All an in-direct result of me having a night away in London.
A mess that is never-ending.
A fall out that is just one in a long line.
And a marble thrown at the TV, rendering it lifeless.
Life is not easy with chronic fatigue, Mr H and I are well, well aware of this. In the last two years since my diagnosis the tiredness, the rows and the frustration has all become a part of daily life. Being a wife with chronic fatigue is hard, being a parent with chronic fatigue is hard and being a husband supporting someone with chronic fatigue is almost impossible. And sometimes I feel like it’s breaking us.
I am tired. He is tired. Yet there are two small children to look after, still a house to run and still work to be done and bills to pay. How do you carry on as normal with so much on your shoulders and no time for yourself? We tell ourselves over and over, in a few weeks, months, years, it will all be different. Better. Yet here we are and the end of this tunnel is nowhere in sight.
I want us to be a team, to bind together as a strong unit against this stupid illness. To show it that come what may, it cannot break us and we will battle through and come out the other side stronger. I feel for the most part we do. But on the inside, behind closed doors, those battles often rage between us and leave us a wreck.
Who did the most this week?
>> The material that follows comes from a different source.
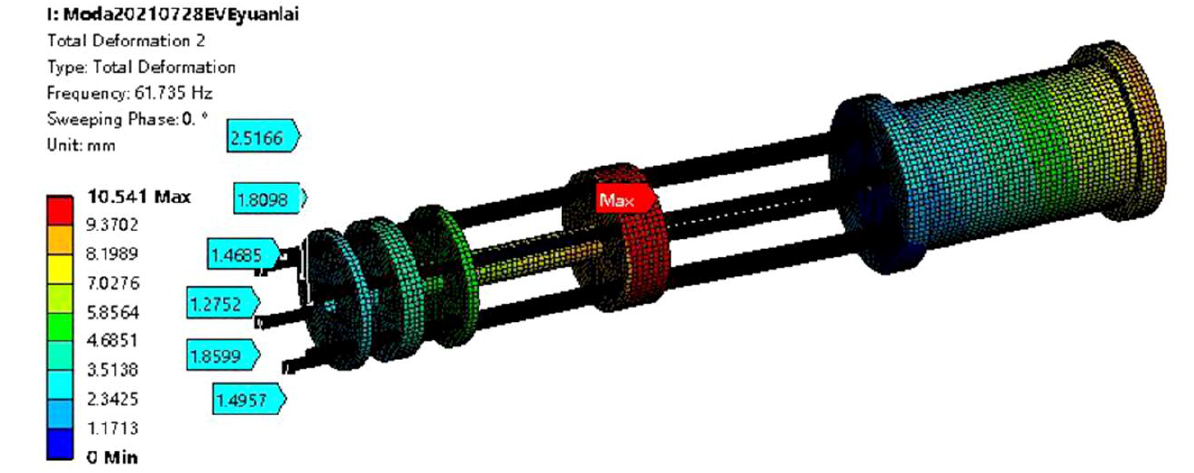
Figure 23. L value of 225 mm in M134.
Who had the least rest? Who managed to get out and have some form of a social life? Who deserves a lie in tomorrow? For most parents these are common battle, through in chronic fatigue and they become the crux of your life. Day after day, minute after minute, counting down until bedtime when it can be over and you can get that much needed sleep you crave. And then the day is gone. Wasted on wishing, not doing.